* Work to complete:
All entries below must be written out verbatim, and the images must be dropped.

* Data provided:
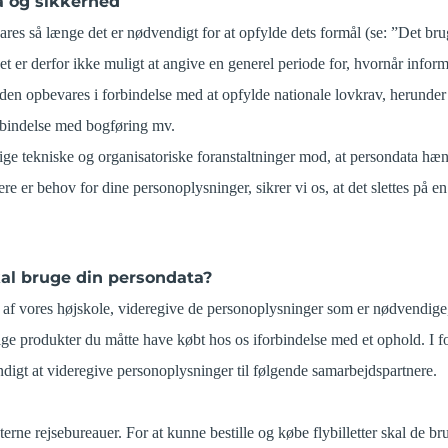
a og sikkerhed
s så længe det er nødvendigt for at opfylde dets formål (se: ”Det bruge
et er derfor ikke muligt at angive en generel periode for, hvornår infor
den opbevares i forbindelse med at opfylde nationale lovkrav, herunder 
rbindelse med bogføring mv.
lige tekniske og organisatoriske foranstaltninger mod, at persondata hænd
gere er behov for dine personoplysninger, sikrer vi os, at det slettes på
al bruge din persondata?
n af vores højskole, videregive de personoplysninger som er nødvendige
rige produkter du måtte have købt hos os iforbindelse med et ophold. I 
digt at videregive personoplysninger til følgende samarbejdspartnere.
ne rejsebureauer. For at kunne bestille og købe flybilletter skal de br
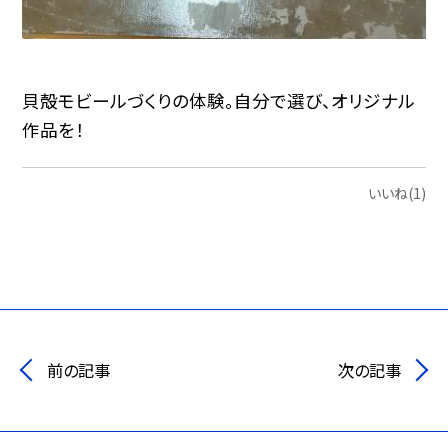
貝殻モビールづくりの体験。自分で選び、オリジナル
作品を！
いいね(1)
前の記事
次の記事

* Task output:
a og sikkerhed
s så længe det er nødvendigt for at opfylde dets formål (se: ”Det bruge
et er derfor ikke muligt at angive en generel periode for, hvornår infor
den opbevares i forbindelse med at opfylde nationale lovkrav, herunder 
rbindelse med bogføring mv.
lige tekniske og organisatoriske foranstaltninger mod, at persondata hænd
gere er behov for dine personoplysninger, sikrer vi os, at det slettes på
al bruge din persondata?
n af vores højskole, videregive de personoplysninger som er nødvendige
rige produkter du måtte have købt hos os iforbindelse med et ophold. I 
digt at videregive personoplysninger til følgende samarbejdspartnere.
ne rejsebureauer. For at kunne bestille og købe flybilletter skal de br
貝殻モビールづくりの体験。自分で選び、オリジナル
作品を！
いいね(1)
前の記事
次の記事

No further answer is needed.